▶ Extract
----------------------------------------
The native Pashtun tribes, who are often described as fiercely independent people, have inhabited the Pashtunistan region since at least the 1st millennium BC. Much of their mountainous territory has always remained without government rule or control. This is perhaps the main reason why the indigenous Pashtuns still follow Pashtunwali codes, which is a basic common law of the land or “code of life”.
Pashtunwali rules are accepted in Afghanistan and Pakistan (mainly in and around the Pashtunistan region), including by some of the Pashtun communities around the world.
Some non-Pashtun Afghans and others have also adopted its ideology or practices for their own benefit. On the other hand, many urbanized Pashtuns tend to ignore the rules of Pashtunwali most of the time. Passed by generation to generation, the Pashtunwali rules guide both individual and communal conducts. It is socially practiced by the majority of the Pashtuns and helps to promote Pashtunization.
Ideal Pukhtun behaviour approximates the features Pukhtunwali, the code of the Pukhtuns, which includes the following traditional features: courage (tora), revenge (badal), hospitality (melmestia), generosity to a defeated…
—Maliha Zulfacar, 1999
Pashtuns embrace an ancient traditional, spiritual, and communal identity tied to a set of moral codes and rules of behavior, as well as to a linear record of history one thousand and seven hundred years.
----------------------------------------
Dataset items

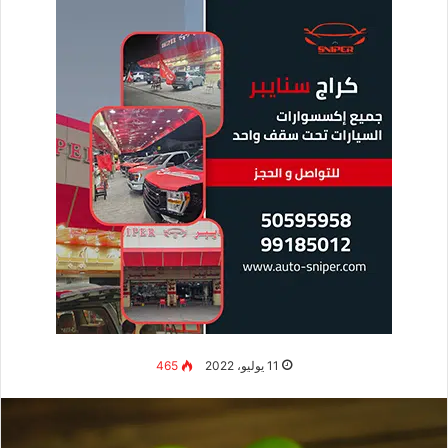
ليلاً ما أسبابه؟ إلى مجموعة من الممارسات والاستراتيجيات التي
تهدف إلى تحسين الصحة والرفاهية بشكل عام. سواء كنت مبتدئاً أو
لديك خبرة سابقة، فهم أساسيات ضيق التنفس ليلاً ما أسبابه؟ هو
الخطوة الأولى للاستفادة القصوى من فوائده المتعددة.
فيما يلي بعض التفسيرات المحتملة
لأسباب ضيق التنفس ليلاً
:
توقف التنفس أثناء النوم
يعد انقطاع النفس أثناء النوم أحد الأسباب الأكثر شيوعًا التي يصاب
بها الأشخاص بضيق في التنفس أثناء الاستلقاء.
بينما يُعتقد بشكل خاطئ أنه مجرد شخير، فإن انقطاع النفس أثناء
النوم هو اضطراب صحي خطير يحدث حيث يتوقف التنفس ويبدأ
بشكل متكرر.
مع توقف التنفس أثناء النوم، تسترخي عضلات الحلق وتسد مجرى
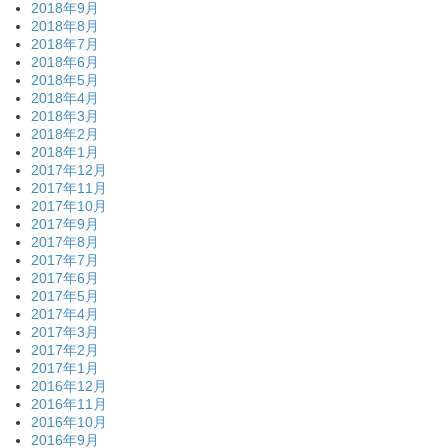
2018年9月
2018年8月
2018年7月
2018年6月
2018年5月
2018年4月
2018年3月
2018年2月
2018年1月
2017年12月
2017年11月
2017年10月
2017年9月
2017年8月
2017年7月
2017年6月
2017年5月
2017年4月
2017年3月
2017年2月
2017年1月
2016年12月
2016年11月
2016年10月
2016年9月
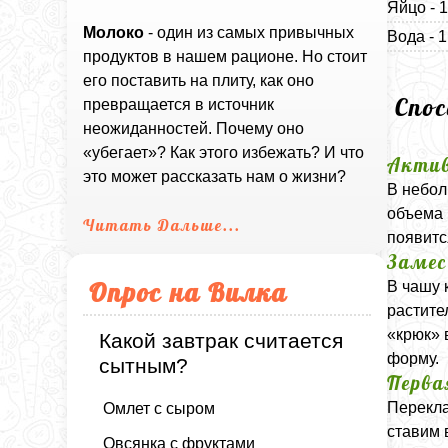
Яйцо - 
Молоко
- один из самых привычных
Вода - 
продуктов в нашем рационе. Но стоит
его поставить на плиту, как оно
Спо
превращается в источник
неожиданностей. Почему оно
«убегает»? Как этого избежать? И что
Актив
это может рассказать нам о жизни?
В небол
объема 
Читать Дальше...
появитс
Замес
Опрос на Вилка
В чашу 
растите
«крюк» 
Какой завтрак считается
форму.
сытным?
Перва
Перекла
Омлет с сыром
ставим 
Овсянка с фруктами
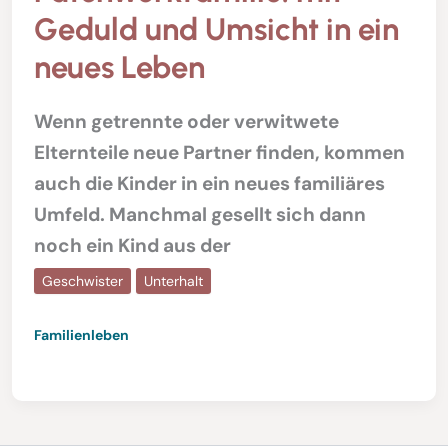
Geduld und Umsicht in ein
neues Leben
Wenn getrennte oder verwitwete
Elternteile neue Partner finden, kommen
auch die Kinder in ein neues familiäres
Umfeld. Manchmal gesellt sich dann
noch ein Kind aus der
Geschwister
Unterhalt
Familienleben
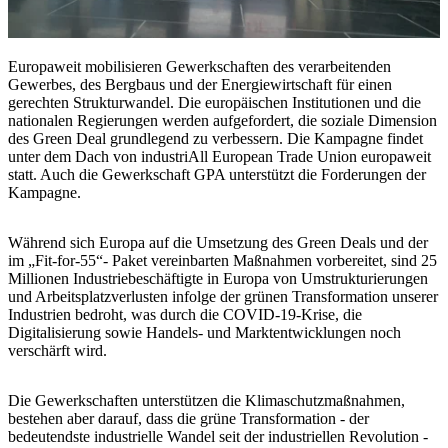
Europaweit mobilisieren Gewerkschaften des verarbeitenden
Gewerbes, des Bergbaus und der Energiewirtschaft für einen
gerechten Strukturwandel. Die europäischen Institutionen und die
nationalen Regierungen werden aufgefordert, die soziale Dimension
des Green Deal grundlegend zu verbessern. Die Kampagne findet
unter dem Dach von industriAll European Trade Union europaweit
statt. Auch die Gewerkschaft GPA unterstützt die Forderungen der
Kampagne.
Während sich Europa auf die Umsetzung des Green Deals und der
im „Fit-for-55“- Paket vereinbarten Maßnahmen vorbereitet, sind 25
Millionen Industriebeschäftigte in Europa von Umstrukturierungen
und Arbeitsplatzverlusten infolge der grünen Transformation unserer
Industrien bedroht, was durch die COVID-19-Krise, die
Digitalisierung sowie Handels- und Marktentwicklungen noch
verschärft wird.
Die Gewerkschaften unterstützen die Klimaschutzmaßnahmen,
bestehen aber darauf, dass die grüne Transformation - der
bedeutendste industrielle Wandel seit der industriellen Revolution -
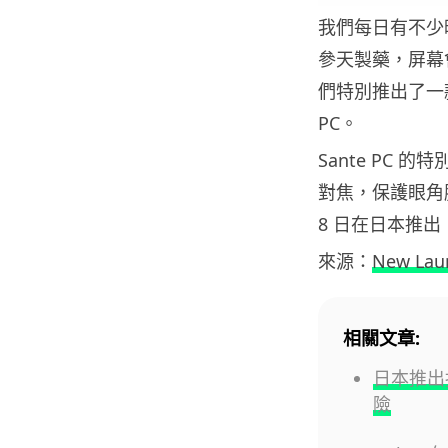
我們每日有不少
參天製藥，屏幕
們特別推出了一款 
PC。
Sante PC 
對焦，保護眼角膜
8 日在日本推出，
來源：
New Lau
相關文章:
日本推出
險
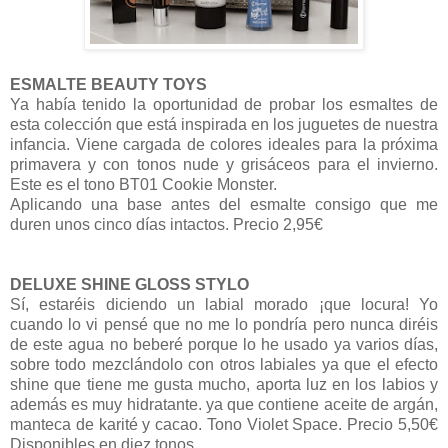
ESMALTE BEAUTY TOYS
Ya había tenido la oportunidad de probar los esmaltes de
esta colección que está inspirada en los juguetes de nuestra
infancia. Viene cargada de colores ideales para la próxima
primavera y con tonos nude y grisáceos para el invierno.
Este es el tono BT01 Cookie Monster.
Aplicando una base antes del esmalte consigo que me
duren unos cinco días intactos. Precio 2,95€
DELUXE SHINE GLOSS STYLO
Sí, estaréis diciendo un labial morado ¡que locura! Yo
cuando lo vi pensé que no me lo pondría pero nunca diréis
de este agua no beberé porque lo he usado ya varios días,
sobre todo mezclándolo con otros labiales ya que el efecto
shine que tiene me gusta mucho, aporta luz en los labios y
además es muy hidratante. ya que contiene aceite de argán,
manteca de karité y cacao. Tono Violet Space. Precio 5,50€
Disponibles en diez tonos.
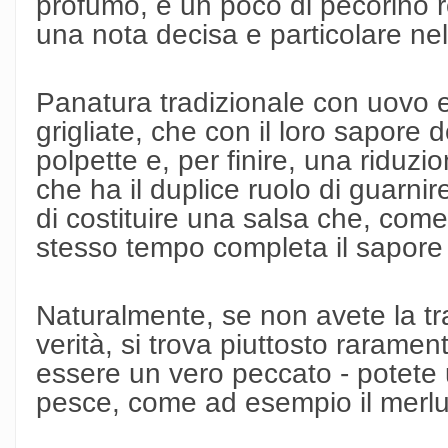
profumo, e un poco di pecorino 
una nota decisa e particolare ne
Panatura tradizionale con uovo e
grigliate, che con il loro sapore
polpette e, per finire, una riduzi
che ha il duplice ruolo di guarnire
di costituire una salsa che, come
stesso tempo completa il sapore 
Naturalmente, se non avete la tr
verità, si trova piuttosto raramen
essere un vero peccato - potete u
pesce, come ad esempio il merl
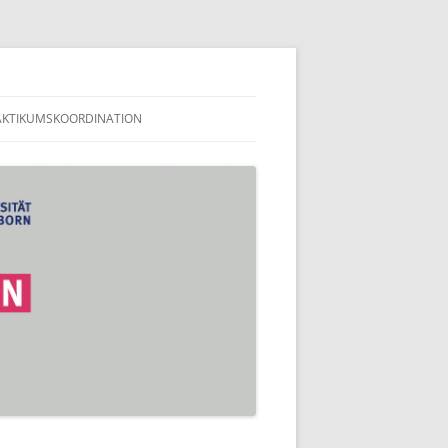
en
AKTIKUMSKOORDINATION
----------------------------------------
▶ Task instructions
1 > Answer these questions from the passage on Pashtunwali:
(a) Since when have the native Pashtun tribes inhabited the Pashtunistan region?
(b) In which two countries are Pashtunwali rules accepted?
(c) What traditional term does the quoted list give for hospitality?
2 > Proceed with the passage on Pashtunwali, writing on from its final sentence.
The rows are material separate from the passage on Pashtunwali.

▶ Answers per task
1 >
(a) Since at least the 1st millennium BC.
(b) Afghanistan and Pakistan.
(c) Melmestia.

2 >
Pashtunwali promotes self-respect, independence, justice, hospitality, love, forgiveness, revenge and tolerance toward all (especially to strangers or guests). It is considered a personal responsibility of every Pashtun to discover and rediscover Pashtunwali’s essence and meaning.
It is the way of the Pathans. We have melmestia, being a good host, nanawatai, giving asylum, and badal, vengeance. Pashtuns live by these things.
—Abdur, A character in Morgen’s War
From left to right: Jamaluddin Badar, Nuristan governor, Fazlullah Wahidi, Kunar governor, Gul Agha Sherzai, Nangarhar governor, and Lutfullah Mashal, Langhman governor, listen to speakers during the first regional Jirga to talk about peace, prosperity and the rehabilitation of Afghanistan.
1.Melmastia (hospitality) – Showing hospitality and profound respect to all visitors, regardless of distinctions of race, religion, national affiliation as well as economic status and doing so without any hope of remuneration or favour. Pashtuns are widely considered to be the most hospitable people in the world and a Pashtun will go to great extents to show his hospitality.
2.Nanawatai (asylum) – Derived from the verb meaning to go in, this is used for protection given to a person who requests protection against his/her enemies. The people are protected at all costs, in many cases even people running from the law must be given refuge until the situation is clarified. It can also be used when the vanquished party is prepared to go in to the house of the victors and ask for their forgiveness. (Is a peculiar form of “chivalrous” surrender, in which an enemy seeks “sanctuary” at his enemy’s house).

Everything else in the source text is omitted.